9. Never leave devices unattended!
This sounds obvious but it’s a point worth repeating to your people, especially if you’re a critical infrastructure business. It only takes a second for someone to pick up a laptop bag in public, or even plug in a USB and install a key-logger during a work-based setting.
10. Advise social media caution
Remind people to be careful about what they’re posting on social media. If technology is difficult to breach, attackers will seek to exploit the human element. Social media is a treasure trove of information for cybercriminals searching for clues to passwords or memorable answers. LinkedIn in particular can offer detail of new joiners, chains of command, and vendor relationships – all of which can be leveraged in impersonation attacks.
Make sure you've got some trusted antivirus/anti-malware software installed on all devices used to access your corporate data. And ensure it’s kept up-to-date!
12. Cybersecurity training
Training isn’t a magic bullet that will help people catch every cyberattack – but it’s a good way of reminding people of the key dangers and that everyone has a part to play in securing an organization.

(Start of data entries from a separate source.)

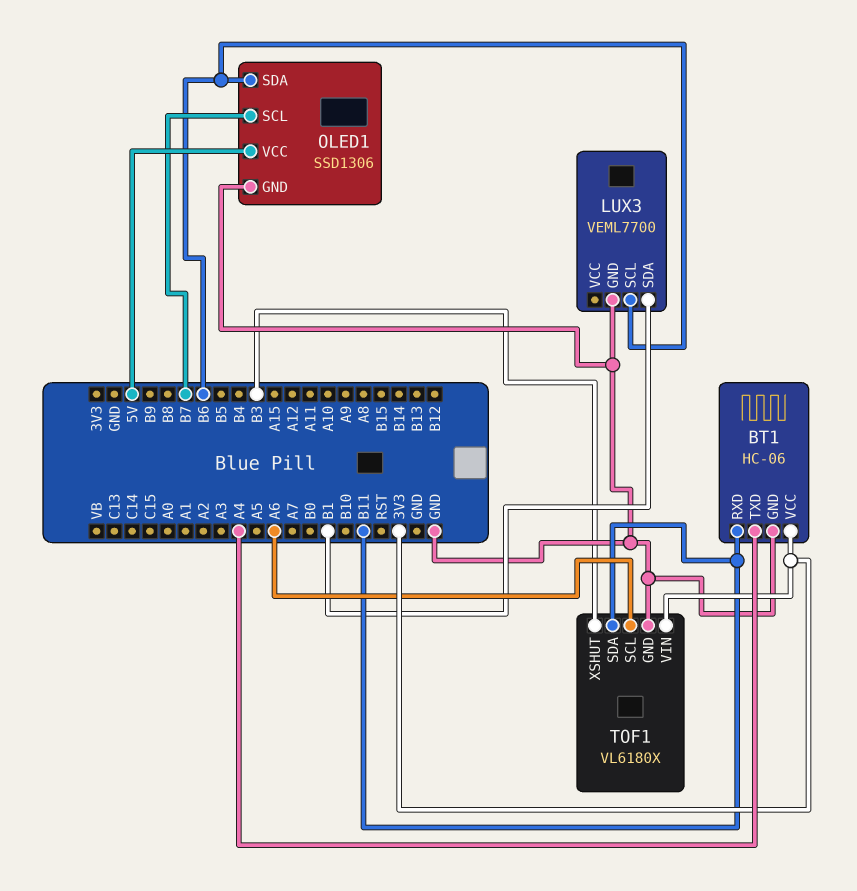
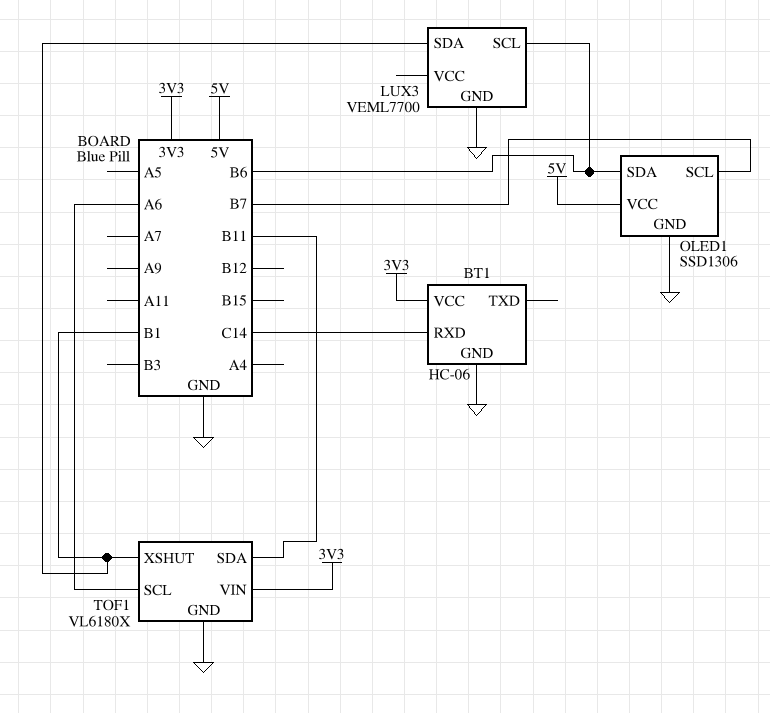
BT1 pin RXD: B11 -> C14
BT1 pin TXD: A4 -> none
TOF1 pin XSHUT: B3 -> B1

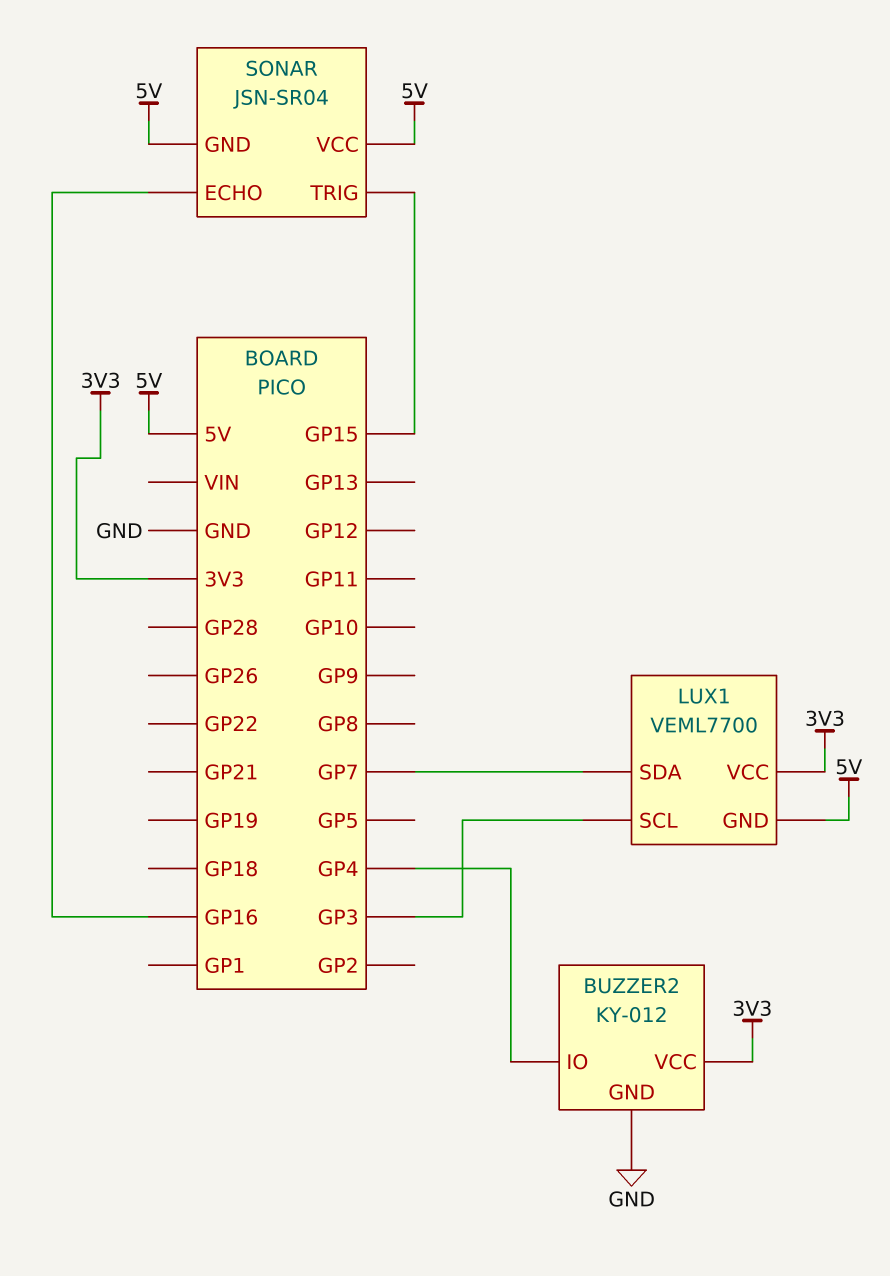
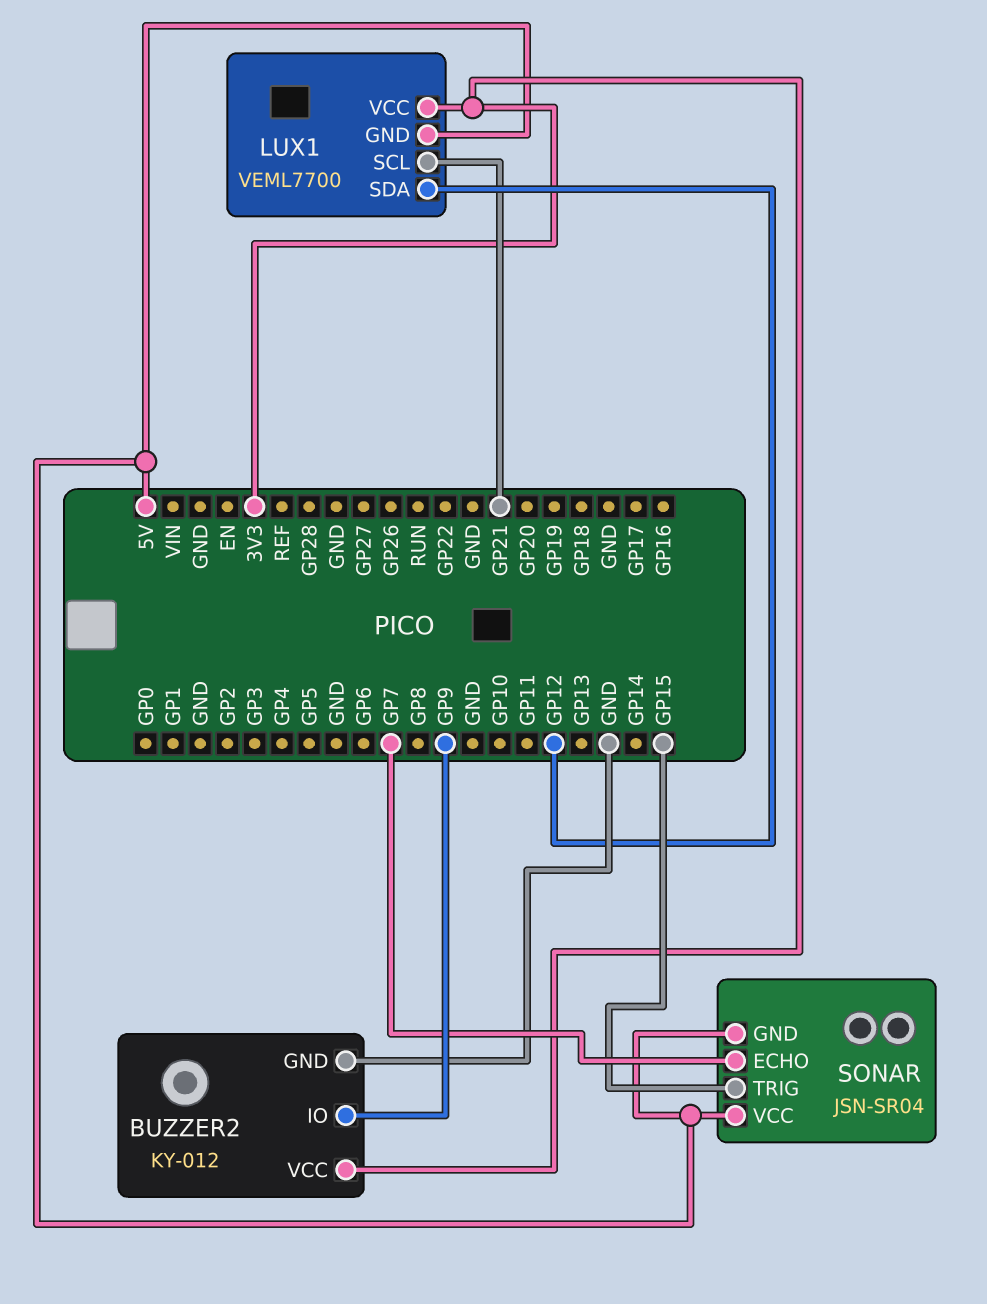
BUZZER2 pin IO: GP4 -> GP9
LUX1 pin SCL: GP3 -> GP21
LUX1 pin SDA: GP7 -> GP12
SONAR pin ECHO: GP16 -> GP7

Short, engaging refreshers can help keep cybersecurity front of mind.
13. Plan for the worst
Make sure you've got an action plan in place for if you do detect a breach or cyberattack within your organization. Better yet – run through a demonstration of the plan and make sure it’s effective and up-to-date. The more familiar people are with the plan, the more effectively they’ll carry it out in a real scenario.
14. Audit the supply chain
If you can, audit your key suppliers and make sure they're following cybersecurity best practices. Even if your own cybersecurity practices are strong, it’s important to reduce the risk of a supply chain attack vector.
15. Ask for help!
If you don’t have cybersecurity expertise within your business, it might to be time to consider hiring somebody or paying for a contractor to get you up to speed. Don’t let a lack of knowledge be the reason you’re caught out – get support where it’s needed.
16. Physical security
People sometimes consider physical security as a separate issue to cybersecurity – but it’s integral. Make sure your buildings are secure and no unauthorized personnel can access any critical on-premises infrastructure. Employees should also be aware of the dangers of tailgating and unauthorized entry to any area where sensitive information is on view or accessible.
17. Get some pen-tests done
Penetration testing (or pen-tests) are sometimes known as ethical hacking and are a great way to highlight any weaknesses in your current cybersecurity practices. Likewise, you might consider getting a physical security pen-test done for the same reasons.
18. Keep up to date
Cybersecurity news moves fast. It’s important to keep up with cybersecurity threats and news sources so you can stay one step ahead. Having a proactive strategy in place is far less stressful than reacting to threats each time they materialize.